Marshal Ney was shot in violation of a solemn capitulation—the Convention of Paris;—by the twelfth article of which an amnesty was granted to all persons in the capital, whatever might be their opinions, their offices, or their conduct. Marshal Davoust, who had concluded the Convention, explained it in favour of Ney,—and so will impartial history. The Duke of Wellington, however, on being appealed to by the unfortunate Ney, during the trial returned the cold and lawyer-like answer,—"That the Convention was merely a military convention, and did not, and could not, promise pardon for political offences, on the part of the French government." And so Ney, the most heroic of all the marshals of the French Revolution, was most foully murdered in the garden of the Luxembourg, to satisfy a point of mere military etiquette!
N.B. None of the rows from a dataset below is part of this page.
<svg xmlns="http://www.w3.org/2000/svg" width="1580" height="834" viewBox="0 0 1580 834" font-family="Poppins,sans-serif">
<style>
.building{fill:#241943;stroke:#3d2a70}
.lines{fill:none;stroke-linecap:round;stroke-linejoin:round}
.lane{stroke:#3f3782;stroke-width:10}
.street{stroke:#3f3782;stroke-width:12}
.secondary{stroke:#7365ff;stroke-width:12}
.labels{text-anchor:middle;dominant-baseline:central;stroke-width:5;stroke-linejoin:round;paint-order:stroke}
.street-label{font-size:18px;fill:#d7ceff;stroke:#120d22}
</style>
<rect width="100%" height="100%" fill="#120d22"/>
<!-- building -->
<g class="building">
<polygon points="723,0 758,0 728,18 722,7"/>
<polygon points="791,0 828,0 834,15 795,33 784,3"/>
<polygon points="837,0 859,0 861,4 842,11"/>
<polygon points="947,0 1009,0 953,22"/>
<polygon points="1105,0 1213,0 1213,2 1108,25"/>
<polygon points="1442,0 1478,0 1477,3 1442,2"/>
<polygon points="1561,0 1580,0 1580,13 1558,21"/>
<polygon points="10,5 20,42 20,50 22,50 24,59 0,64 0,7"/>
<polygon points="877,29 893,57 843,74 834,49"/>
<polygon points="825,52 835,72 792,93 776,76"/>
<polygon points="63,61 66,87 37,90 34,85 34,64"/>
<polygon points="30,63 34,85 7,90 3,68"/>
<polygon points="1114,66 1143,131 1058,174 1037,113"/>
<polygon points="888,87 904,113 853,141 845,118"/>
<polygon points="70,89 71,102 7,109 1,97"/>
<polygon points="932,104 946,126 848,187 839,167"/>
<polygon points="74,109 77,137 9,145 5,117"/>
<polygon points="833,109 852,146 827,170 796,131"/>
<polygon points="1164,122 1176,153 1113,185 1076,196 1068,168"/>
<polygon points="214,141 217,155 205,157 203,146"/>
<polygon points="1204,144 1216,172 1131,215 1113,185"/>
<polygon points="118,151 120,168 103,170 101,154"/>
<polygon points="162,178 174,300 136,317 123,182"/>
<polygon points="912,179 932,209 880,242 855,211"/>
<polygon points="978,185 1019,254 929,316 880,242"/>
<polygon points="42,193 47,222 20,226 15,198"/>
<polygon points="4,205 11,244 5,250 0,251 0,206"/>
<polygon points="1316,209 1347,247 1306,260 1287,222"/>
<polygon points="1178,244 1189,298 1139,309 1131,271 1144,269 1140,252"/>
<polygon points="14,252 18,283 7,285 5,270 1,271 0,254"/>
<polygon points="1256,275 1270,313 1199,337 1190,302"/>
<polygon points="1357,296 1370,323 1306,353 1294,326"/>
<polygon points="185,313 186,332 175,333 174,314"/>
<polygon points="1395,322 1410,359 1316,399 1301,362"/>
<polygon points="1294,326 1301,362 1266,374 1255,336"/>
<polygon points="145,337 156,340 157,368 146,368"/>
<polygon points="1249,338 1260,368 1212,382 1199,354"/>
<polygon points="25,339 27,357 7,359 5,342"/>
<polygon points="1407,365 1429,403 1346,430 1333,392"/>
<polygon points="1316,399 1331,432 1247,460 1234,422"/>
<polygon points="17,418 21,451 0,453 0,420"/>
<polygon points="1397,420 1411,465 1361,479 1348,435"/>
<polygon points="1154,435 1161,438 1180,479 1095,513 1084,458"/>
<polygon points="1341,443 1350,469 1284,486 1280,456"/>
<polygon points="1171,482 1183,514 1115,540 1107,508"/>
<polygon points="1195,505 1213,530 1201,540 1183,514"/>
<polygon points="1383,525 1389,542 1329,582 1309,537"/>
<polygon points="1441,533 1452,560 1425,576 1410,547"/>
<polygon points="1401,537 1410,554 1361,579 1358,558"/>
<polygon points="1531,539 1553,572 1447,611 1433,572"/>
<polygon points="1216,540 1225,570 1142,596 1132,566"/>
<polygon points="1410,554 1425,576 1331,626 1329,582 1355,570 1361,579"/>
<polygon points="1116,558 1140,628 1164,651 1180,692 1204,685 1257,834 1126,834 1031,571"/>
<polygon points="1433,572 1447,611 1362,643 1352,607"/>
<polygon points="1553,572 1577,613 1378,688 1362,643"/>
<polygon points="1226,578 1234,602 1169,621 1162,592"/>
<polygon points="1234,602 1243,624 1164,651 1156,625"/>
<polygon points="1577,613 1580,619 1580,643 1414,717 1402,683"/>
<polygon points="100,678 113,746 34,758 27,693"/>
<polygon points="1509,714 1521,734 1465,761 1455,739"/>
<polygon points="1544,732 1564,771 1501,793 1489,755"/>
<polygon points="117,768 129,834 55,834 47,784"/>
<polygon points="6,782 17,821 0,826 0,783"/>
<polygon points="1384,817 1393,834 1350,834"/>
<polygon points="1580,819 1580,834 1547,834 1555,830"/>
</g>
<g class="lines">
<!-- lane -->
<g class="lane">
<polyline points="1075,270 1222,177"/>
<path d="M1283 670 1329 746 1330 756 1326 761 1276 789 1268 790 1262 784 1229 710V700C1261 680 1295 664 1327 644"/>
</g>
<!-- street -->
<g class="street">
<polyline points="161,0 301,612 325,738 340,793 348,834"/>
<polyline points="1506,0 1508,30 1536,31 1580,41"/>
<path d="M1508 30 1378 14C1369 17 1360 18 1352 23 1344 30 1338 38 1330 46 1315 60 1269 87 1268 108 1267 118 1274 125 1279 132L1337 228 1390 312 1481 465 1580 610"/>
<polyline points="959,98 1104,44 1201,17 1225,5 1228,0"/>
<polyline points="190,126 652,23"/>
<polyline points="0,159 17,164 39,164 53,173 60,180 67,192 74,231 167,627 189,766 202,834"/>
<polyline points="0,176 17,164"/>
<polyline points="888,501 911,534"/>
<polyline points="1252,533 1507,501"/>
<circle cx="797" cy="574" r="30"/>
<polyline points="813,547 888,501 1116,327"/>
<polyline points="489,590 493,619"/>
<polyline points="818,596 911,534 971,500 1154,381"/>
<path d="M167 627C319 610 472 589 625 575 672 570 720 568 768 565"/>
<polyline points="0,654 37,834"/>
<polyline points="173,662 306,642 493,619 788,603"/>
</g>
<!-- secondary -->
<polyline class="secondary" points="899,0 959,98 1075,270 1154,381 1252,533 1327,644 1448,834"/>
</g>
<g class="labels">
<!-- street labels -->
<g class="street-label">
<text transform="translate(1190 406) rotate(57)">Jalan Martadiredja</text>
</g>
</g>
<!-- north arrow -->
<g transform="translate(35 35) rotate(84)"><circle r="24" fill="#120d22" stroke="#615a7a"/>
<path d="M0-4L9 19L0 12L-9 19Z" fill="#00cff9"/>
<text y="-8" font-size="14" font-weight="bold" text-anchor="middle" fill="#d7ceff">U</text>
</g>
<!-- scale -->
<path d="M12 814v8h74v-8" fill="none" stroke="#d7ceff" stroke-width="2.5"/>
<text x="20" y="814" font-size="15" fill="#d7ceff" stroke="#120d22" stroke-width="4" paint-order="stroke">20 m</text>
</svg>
Like the Dacian captive of old,—
That the Duke of Wellington did not at once strongly remonstrate against the illegality of the act was unfortunate for his own fame. It required but the saving of Ney's life to have made him the greatest man of his time. That the act was illegal is acknowledged by the ablest jurisconsults of Europe. Well might Ney himself exclaim, when he found that his death was resolved upon:—"I am accused against the faith of treaties, and they will not let me justify myself. I appeal to Europe and to posterity!"
Note 11, Page 241.
"He was a sage old man who said."
A sophist, wishing to perplex Thales, who was one of the seven wise men of Greece, asked him many difficult questions; to all of which the sage replied without the least hesitation. To one of those questions,—which was the following,—"What is the best of all things?" Thales gave this response: "Virtue; because without it there is nothing good." Such is the conviction of mere unassisted and stumbling reason, the voice of nature, and the unequivocal and direct assertion of a heathen philosopher.—Preface to Piety and Intellect Relatively Estimated, by Dr Henry Edwards.—An excellent work.